Bireysel olarak fikrimi soracak olursanız hiç kıvırmadan söyleyeyim. Adı geçen bazı paşaların darbe teşebbüsünde bulunduklarına inanan biriyim. Bir gazeteci olarak önüme gelen bazı belgeler, ses kayıtları ve eski genelkurmay başkanlarının bile bunu itiraf eder gibi açıklamalar yapması bende bu hissi uyandırıyor.

Ama...

Cezaları katmerlensin diye araya sahte belgeler, CD'ler sızdırıldığını söylüyorsa bu adamlar, bunu araştırmak, bu iddianın üzerine gitmek adaletin namus borcu olmalı.

Bu ülkenin mahkemeleri, bir tek çakıl taşı için kellesini ortaya koyan komutanları, "Terör örgütü mensubu" denilerek PKK ile bir tutulmamalı...

"Terör örgütü lideri"
denilerek APO ile onu Kenya'da paketleyip getiren kişi aynı kefeye konulmamalı...

Budur toplumu rahatsız eden, bu dur vicdan sızlatan!

ceza verilir. ama ceza verilirken bireylerin onuruyla haysiyetiyle ayrıca alay edilmesidir yaralayan.

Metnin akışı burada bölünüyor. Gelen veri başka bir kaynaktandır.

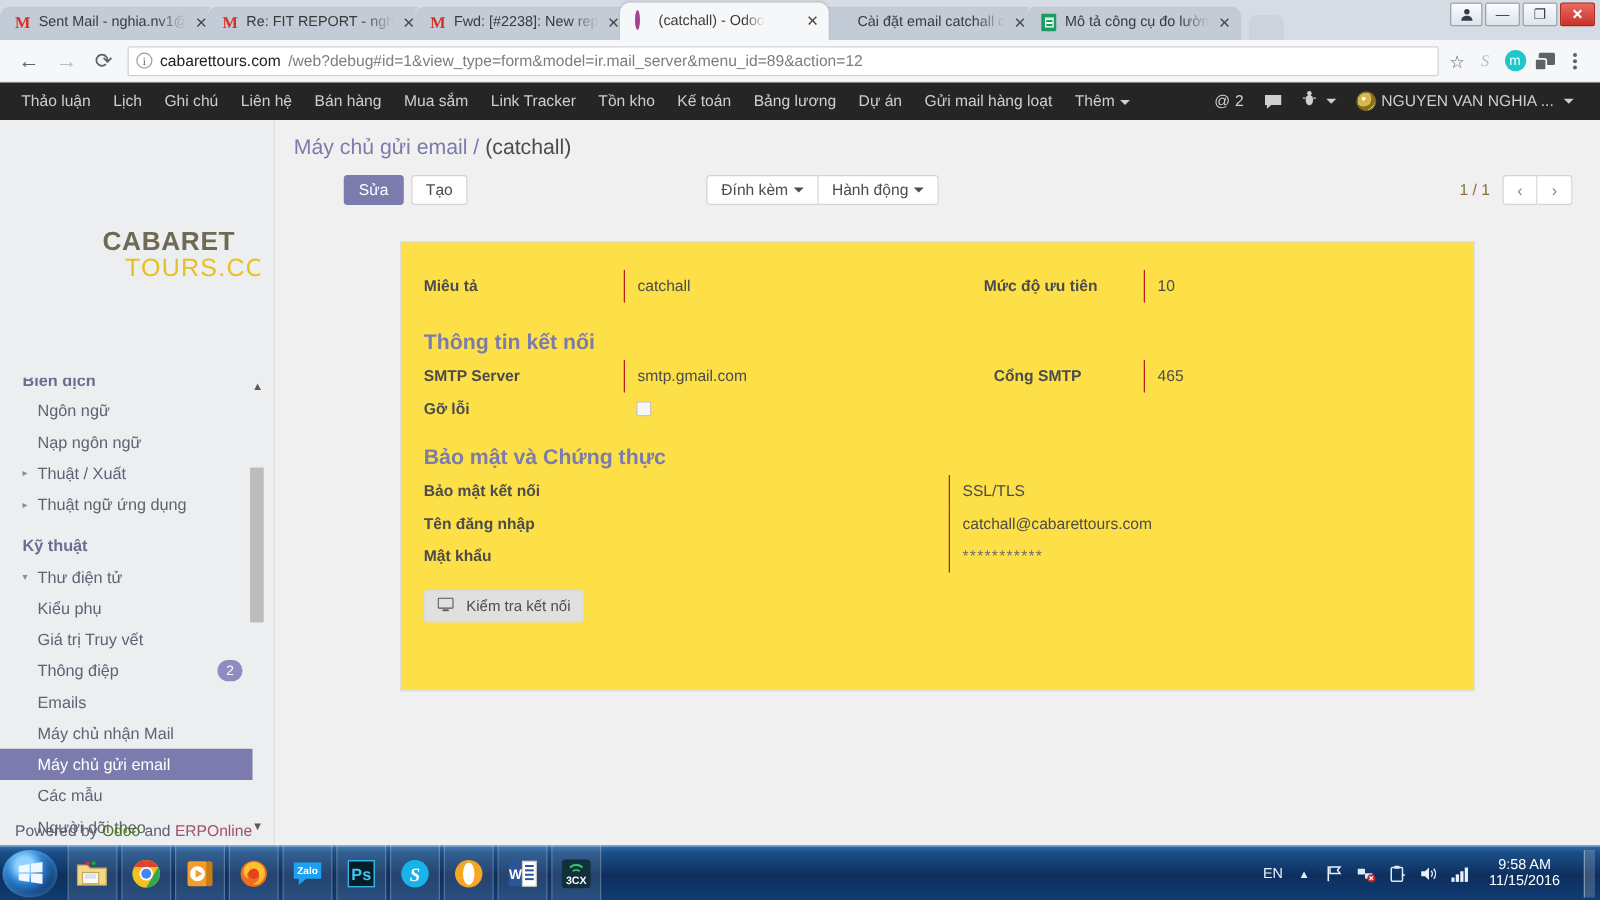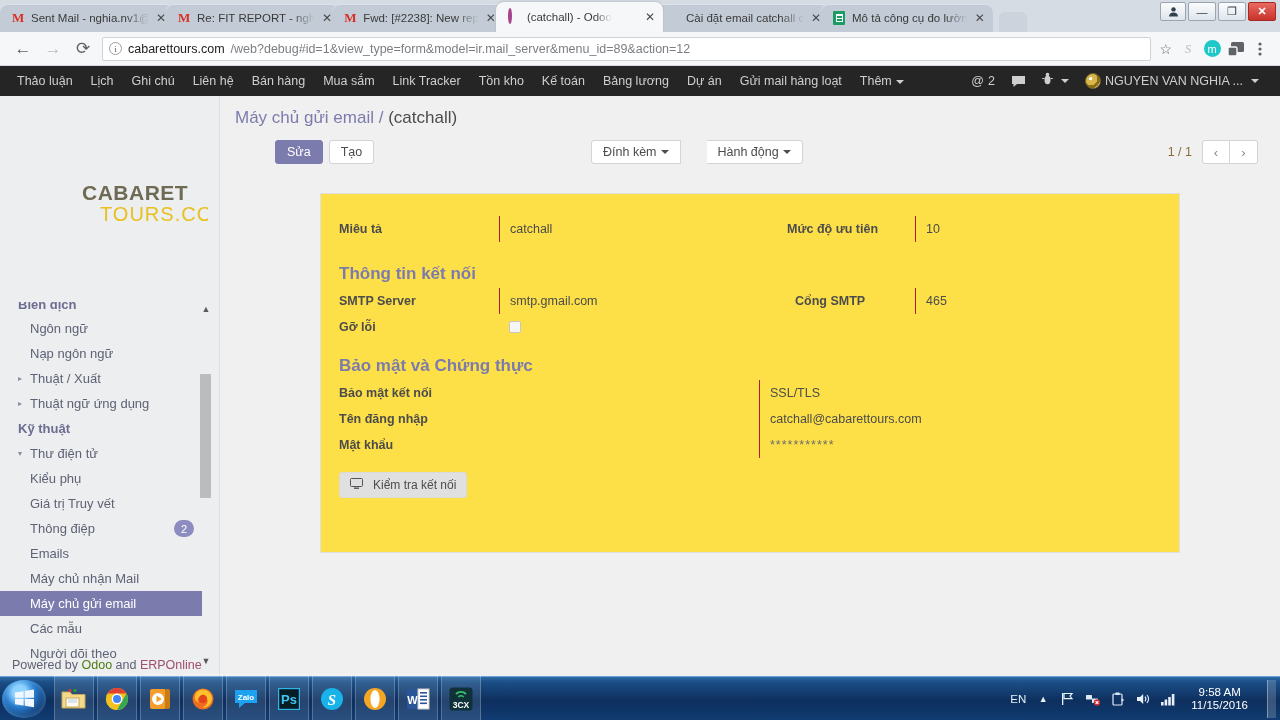"Đính kèm" .tb-mid .btn { margin-left: 26px -> none }
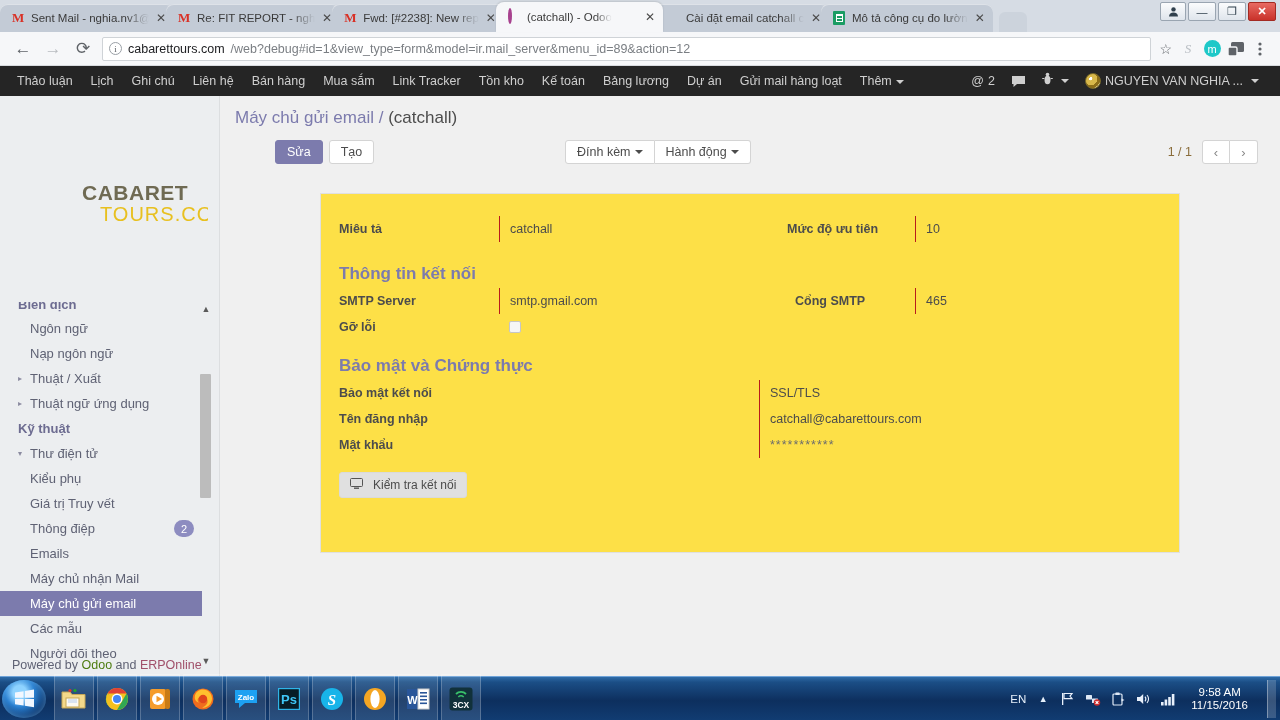"Kỹ thuật" div.ni { margin-top: none -> 8px }
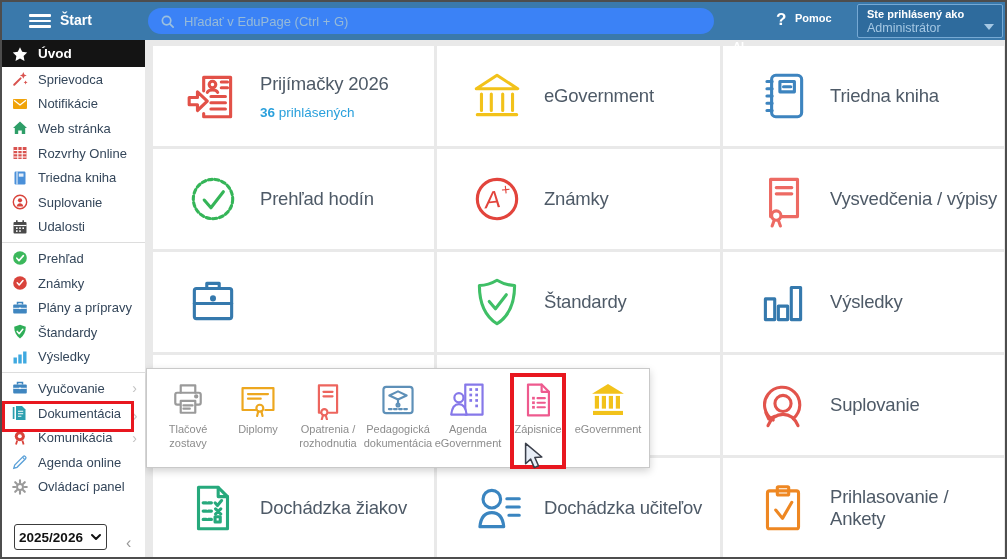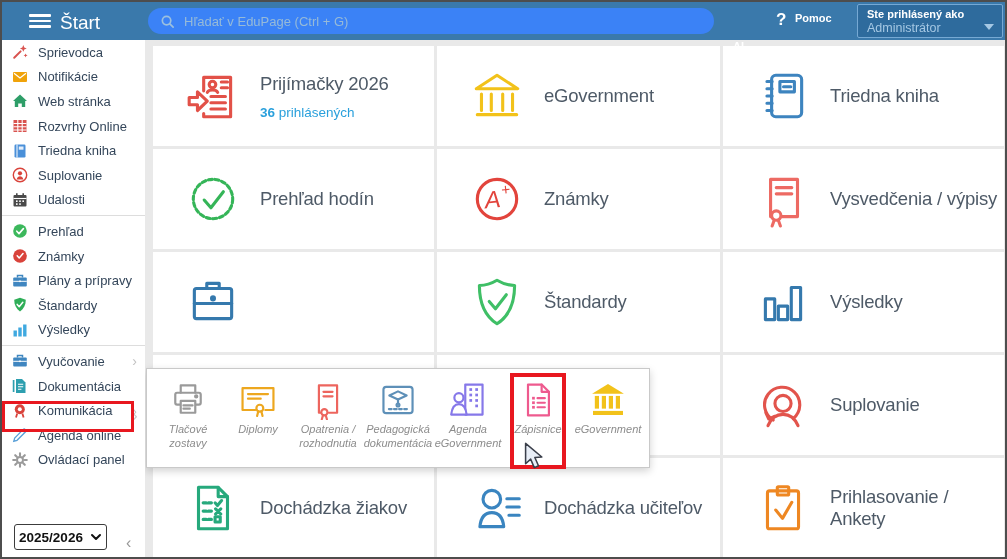"Štart" .start-label { font-size: 19px -> 14px; font-weight: normal -> bold }
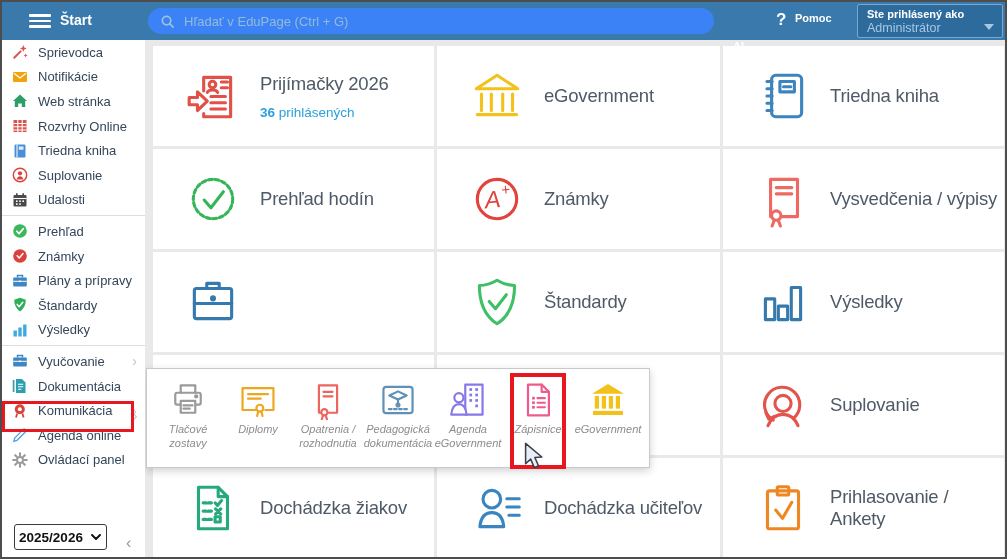"Úvod" div.side-item { html: none -> <div> <span> <svg> <path></path> </svg> </span> <span>Úvod</span> </div> }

Bu duruma isyan eden kişinin ilk önce Başbakan ve bakanlar olması gerek.

Ama çıt yok çıt!

Oysa ki...

Siz bir başbakan olarak şike meselesinde ortaya atılıp, "Kişi ile kurumları bir tutamayız" diyorsanız...

O zaman yine ortaya çıkıp, darbe planında bir kaç kişinin yaptığı iddia edilen planları yüzünden "Peygamber Ocağı" denilen bir kurumun topyekün töhmet altına atılmasına dair bir kaç kelam etmek de sizin boynunuzun borcu olmalı.

Ya bunu yapacaksınız, ya da "İleri demokrasi" hayali zerkederek insanlara oylattığınız Yeni Anayasa'nın mimarı olarak "Mahkemeleri emri altına aldı" suçlamasına bizzat maruz kalınca bağırmayacak, isyan etmeyeceksiniz.

Bir konuşmanızda kürsüden nasıl haykırmışsınız?

"Eğer birimizin kederi hepimizi kederlendirmiyorsa, yeryüzünde yüzü gülen mazlumlarla beraber mutlu olmuyor, ağlayanlarla beraber ağlamıyorsak insanlığımızı sorgulamalıyız" demiştiniz!

Haklı veya haksız!

Sizin tesis ettiğiniz bir adalet sistemi var ve o sistemin her iki kefesi aynı hizada durmuyor! O sistem isyanlara feveranlara neden oluyor. İnsanlar ağlıyor, mutsuz oluyor, keder kilometrelerce ötelerden farkediliyor.

İnsanlığımızı sorgulamanın, ortaya koyduğumuz sistemi sorgulamanın zamanı gelmedi mi?